Our IT work at my employment is done by a guy who started out at his company as a technician. It was a pretty small company then, just the owner and three techs. After a couple of years, our tech got married and he and his wife decided to have a baby. Soon after the happy event was announced, things started to go really sour at his company. The owner lacked, shall we say, communication skills. They were losing customers left and right. It’s not that the techs were not doing their jobs; as a matter of fact, some of the customers were coming to them and telling them to basically lock up the boss so that they would not have to deal with him. It was either that, or they would pull the contracts. The techs were desperate – by this time, all of them were married; one of them had bought a house. Our guy was going to become a father in a couple of months and because their boss was frankly a jerk, they were going to lose their jobs. They did the only thing they could think of – they ran around asking their in-laws and a friendly banker if they’d loan the guys money to buy out the owner. How they managed to convince this guy to take the money is beyond me, but he did. The company now has 50 employees.
Luck? No. Timing and being willing to take the risk. Yes, they already had customers and they knew that unlike the boss, they had the sort of communication skills to keep customers. But it was still a risk for three young guys.

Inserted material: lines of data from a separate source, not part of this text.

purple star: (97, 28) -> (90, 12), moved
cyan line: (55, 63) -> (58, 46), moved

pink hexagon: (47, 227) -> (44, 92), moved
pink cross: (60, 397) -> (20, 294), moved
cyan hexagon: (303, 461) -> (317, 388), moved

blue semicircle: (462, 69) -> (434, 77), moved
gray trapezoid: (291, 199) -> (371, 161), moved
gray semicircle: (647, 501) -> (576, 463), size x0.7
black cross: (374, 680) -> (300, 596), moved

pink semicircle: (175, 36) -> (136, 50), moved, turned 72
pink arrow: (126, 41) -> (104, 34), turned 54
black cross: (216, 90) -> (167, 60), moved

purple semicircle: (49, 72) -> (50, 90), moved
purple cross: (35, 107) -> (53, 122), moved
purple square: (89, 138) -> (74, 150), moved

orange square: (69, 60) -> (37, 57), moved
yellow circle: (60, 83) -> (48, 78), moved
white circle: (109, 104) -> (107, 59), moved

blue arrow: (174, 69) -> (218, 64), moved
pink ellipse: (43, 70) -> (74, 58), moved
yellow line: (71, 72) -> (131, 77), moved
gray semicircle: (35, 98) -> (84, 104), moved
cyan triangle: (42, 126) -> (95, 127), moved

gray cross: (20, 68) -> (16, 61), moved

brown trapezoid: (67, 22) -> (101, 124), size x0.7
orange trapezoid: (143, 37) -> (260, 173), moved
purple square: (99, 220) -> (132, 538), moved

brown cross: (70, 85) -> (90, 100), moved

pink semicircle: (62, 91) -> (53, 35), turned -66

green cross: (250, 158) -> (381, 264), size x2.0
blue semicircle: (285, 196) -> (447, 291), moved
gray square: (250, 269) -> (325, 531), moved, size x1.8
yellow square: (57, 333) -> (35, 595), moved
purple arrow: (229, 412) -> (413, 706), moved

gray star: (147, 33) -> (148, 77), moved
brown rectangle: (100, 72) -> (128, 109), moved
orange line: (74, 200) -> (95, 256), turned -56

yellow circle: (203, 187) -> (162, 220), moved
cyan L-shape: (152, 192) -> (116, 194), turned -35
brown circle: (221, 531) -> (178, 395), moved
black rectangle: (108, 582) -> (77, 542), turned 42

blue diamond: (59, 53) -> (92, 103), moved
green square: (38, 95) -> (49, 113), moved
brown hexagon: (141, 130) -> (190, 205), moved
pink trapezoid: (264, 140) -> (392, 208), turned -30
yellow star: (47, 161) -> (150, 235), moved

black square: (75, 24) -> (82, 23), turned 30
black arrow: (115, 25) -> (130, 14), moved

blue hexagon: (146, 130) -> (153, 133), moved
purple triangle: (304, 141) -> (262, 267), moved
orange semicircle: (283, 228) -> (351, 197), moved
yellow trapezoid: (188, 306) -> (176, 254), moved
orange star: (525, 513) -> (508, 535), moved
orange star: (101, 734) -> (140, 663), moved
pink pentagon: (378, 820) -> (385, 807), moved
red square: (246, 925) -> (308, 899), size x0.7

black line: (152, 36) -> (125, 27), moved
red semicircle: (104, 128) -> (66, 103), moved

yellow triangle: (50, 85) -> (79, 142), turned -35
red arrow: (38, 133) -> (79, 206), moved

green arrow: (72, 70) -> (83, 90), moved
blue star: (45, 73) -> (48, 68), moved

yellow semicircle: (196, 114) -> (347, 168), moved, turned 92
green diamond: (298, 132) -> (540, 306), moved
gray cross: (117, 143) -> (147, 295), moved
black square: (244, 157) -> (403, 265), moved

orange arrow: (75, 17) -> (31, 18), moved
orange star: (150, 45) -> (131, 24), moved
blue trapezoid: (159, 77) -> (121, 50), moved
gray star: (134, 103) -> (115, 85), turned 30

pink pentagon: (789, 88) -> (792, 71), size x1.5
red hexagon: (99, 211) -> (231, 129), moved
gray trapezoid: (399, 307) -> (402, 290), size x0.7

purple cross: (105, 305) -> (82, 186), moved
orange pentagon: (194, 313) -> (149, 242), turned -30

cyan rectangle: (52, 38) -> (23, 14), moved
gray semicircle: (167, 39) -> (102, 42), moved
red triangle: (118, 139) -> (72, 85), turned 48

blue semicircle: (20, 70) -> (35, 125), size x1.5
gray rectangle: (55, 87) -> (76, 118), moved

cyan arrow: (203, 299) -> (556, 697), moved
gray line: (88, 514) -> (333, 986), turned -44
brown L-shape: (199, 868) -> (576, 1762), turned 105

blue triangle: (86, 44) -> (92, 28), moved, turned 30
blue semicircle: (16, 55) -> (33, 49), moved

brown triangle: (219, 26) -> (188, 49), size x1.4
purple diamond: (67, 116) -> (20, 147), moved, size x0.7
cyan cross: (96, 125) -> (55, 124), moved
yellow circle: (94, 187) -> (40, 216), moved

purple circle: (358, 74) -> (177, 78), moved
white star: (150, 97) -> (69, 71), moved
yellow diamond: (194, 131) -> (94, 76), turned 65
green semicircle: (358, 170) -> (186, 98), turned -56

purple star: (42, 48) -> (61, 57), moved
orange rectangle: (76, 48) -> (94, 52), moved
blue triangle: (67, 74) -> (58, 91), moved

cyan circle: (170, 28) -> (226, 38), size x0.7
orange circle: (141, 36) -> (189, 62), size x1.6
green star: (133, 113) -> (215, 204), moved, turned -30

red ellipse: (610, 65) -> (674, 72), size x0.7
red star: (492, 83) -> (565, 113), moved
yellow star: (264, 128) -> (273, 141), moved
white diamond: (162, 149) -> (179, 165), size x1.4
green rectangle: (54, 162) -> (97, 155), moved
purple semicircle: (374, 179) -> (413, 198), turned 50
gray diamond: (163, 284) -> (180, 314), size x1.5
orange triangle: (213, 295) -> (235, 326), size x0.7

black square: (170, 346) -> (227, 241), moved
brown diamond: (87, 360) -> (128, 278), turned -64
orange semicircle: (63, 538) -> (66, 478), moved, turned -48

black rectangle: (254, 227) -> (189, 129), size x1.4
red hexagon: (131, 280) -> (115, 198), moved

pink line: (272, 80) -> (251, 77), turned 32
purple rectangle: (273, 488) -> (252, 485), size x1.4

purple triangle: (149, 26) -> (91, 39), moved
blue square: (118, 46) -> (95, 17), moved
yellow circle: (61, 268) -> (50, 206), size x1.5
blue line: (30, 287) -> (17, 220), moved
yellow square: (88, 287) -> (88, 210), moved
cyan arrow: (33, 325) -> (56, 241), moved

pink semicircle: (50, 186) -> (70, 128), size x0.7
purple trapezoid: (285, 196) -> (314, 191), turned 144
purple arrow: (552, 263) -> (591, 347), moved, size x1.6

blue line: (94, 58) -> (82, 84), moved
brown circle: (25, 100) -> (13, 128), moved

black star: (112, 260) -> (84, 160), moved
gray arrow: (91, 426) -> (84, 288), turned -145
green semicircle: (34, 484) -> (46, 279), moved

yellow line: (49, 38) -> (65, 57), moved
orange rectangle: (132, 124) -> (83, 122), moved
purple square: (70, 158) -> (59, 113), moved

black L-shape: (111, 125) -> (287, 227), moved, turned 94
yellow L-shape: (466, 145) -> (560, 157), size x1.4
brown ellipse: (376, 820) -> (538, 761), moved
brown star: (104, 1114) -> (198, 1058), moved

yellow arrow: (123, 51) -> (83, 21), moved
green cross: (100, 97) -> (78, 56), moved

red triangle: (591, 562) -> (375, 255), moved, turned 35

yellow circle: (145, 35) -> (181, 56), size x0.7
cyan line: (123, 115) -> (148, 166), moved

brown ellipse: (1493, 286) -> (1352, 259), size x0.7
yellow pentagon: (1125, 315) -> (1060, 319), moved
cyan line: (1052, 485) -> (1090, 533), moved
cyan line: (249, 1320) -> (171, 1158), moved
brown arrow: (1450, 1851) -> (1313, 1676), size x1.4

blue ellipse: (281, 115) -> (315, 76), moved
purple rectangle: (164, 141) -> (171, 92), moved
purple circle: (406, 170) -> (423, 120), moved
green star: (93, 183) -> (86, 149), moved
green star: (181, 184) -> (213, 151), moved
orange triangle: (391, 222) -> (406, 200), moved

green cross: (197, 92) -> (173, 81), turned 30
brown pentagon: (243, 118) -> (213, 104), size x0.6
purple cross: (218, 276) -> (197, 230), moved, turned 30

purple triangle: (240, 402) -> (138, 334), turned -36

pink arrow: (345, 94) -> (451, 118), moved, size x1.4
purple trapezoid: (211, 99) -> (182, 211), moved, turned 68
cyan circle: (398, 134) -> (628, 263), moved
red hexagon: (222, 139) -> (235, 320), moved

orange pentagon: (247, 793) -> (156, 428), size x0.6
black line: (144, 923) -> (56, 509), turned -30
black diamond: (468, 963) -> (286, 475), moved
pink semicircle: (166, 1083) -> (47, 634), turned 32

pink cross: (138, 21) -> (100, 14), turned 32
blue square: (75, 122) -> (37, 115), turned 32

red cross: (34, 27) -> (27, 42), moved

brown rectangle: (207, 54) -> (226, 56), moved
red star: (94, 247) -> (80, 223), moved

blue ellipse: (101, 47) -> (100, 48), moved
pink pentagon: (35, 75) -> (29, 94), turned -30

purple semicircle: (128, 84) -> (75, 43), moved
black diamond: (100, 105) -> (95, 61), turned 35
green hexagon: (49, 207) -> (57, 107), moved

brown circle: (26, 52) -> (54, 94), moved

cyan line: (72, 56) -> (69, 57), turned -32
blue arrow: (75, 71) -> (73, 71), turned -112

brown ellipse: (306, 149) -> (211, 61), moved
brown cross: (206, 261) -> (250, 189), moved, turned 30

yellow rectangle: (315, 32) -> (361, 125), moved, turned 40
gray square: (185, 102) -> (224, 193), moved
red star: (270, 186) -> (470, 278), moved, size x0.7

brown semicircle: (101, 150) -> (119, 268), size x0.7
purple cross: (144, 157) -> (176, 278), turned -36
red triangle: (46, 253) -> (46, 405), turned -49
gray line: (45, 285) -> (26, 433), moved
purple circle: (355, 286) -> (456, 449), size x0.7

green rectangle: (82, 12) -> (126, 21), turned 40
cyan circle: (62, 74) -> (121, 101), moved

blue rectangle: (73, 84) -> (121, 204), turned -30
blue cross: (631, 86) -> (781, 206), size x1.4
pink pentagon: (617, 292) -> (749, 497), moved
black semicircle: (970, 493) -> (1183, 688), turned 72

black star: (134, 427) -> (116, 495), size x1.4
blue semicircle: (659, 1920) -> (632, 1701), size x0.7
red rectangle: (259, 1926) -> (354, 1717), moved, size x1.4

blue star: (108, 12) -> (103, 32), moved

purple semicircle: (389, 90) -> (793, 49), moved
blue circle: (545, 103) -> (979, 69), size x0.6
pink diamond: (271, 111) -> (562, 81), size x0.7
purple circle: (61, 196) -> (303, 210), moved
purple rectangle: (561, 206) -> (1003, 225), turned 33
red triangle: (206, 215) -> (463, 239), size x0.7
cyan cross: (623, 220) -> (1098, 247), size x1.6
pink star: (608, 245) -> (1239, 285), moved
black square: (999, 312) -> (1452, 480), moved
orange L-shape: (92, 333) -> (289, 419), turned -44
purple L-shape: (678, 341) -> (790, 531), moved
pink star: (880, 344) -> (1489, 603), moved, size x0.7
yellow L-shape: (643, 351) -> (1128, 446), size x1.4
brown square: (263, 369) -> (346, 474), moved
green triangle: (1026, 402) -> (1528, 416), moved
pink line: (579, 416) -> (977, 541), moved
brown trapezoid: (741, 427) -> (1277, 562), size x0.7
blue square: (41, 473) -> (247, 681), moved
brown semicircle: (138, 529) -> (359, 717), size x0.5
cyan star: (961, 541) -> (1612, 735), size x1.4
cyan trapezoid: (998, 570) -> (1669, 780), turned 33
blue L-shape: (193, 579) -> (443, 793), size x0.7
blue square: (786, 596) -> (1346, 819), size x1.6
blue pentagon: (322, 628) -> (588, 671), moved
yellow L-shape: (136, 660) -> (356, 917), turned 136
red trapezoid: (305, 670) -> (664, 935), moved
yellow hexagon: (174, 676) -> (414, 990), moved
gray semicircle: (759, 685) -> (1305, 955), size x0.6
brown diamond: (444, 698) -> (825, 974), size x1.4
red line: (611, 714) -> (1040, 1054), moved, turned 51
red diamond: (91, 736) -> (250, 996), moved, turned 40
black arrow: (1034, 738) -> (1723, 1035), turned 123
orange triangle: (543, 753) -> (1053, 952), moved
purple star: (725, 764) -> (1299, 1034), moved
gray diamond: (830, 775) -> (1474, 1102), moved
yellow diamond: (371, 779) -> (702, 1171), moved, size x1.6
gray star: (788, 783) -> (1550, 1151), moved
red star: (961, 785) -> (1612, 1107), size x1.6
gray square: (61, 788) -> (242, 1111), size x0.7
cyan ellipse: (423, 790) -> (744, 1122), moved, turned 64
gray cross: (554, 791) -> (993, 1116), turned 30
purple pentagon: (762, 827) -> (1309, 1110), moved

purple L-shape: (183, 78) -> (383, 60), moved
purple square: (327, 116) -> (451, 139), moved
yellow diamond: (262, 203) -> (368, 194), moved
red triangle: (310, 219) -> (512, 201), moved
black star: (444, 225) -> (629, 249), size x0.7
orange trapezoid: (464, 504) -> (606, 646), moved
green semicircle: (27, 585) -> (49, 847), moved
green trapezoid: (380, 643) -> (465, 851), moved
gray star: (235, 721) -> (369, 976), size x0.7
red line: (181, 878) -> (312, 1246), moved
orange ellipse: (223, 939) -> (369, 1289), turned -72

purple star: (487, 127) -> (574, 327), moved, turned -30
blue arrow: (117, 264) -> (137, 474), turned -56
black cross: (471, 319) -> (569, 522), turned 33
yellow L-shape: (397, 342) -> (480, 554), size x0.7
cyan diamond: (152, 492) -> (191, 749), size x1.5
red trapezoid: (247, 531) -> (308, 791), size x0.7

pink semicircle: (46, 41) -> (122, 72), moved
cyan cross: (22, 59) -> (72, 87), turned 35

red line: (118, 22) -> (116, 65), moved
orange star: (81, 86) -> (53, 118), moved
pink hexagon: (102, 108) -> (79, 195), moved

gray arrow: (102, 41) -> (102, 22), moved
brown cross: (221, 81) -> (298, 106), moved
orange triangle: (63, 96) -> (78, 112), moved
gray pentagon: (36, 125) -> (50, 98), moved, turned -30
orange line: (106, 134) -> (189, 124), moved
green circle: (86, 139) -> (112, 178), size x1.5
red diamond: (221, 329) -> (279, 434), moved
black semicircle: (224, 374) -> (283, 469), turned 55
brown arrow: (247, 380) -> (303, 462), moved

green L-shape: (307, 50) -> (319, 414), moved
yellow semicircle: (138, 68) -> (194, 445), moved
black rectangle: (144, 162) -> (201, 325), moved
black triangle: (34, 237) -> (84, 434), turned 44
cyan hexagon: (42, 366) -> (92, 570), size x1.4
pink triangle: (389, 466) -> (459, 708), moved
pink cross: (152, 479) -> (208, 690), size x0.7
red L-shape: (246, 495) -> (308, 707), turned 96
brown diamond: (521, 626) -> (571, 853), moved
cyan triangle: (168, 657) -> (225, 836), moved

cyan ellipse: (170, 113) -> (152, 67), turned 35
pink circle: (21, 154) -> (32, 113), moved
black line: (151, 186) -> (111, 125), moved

Right now is very scary. Very. Very. Scary. But even in the very worst of times, there are opportunities around for people who can keep their heads straight. Those young guys could have taken the position that they had jobs….and allowed the company to fall apart around them and lose their jobs. But they did not. They decided the way to deal with the uncertainty was to get some control over their situations. They pooled their resources.
In terms of my father’s situation, he got a hand up from his father, but he also understood that this was his one chance and he allowed his passion and love carry him through.
Do you have something you have always wanted to do? Have you always wanted to have a business? Believe it or not, now is just as good a time as any to put in the work to do it. Find a need and fill it – fill your days with the best that you know how to do for your customers and yourself. And then you can do the one thing that will help the US economy – better than anything else.
When you grow enough to the point where it’s driving you crazy – make a job and hire someone else.
And THAT will help the US economy grow.
Aunt Toby,
I LOVE reading your blog.
You are very intelligent, have so much wisdom and always spot on!
Char aka/’krissyderic’
thank you, Char — Just trying to do my ‘bit’.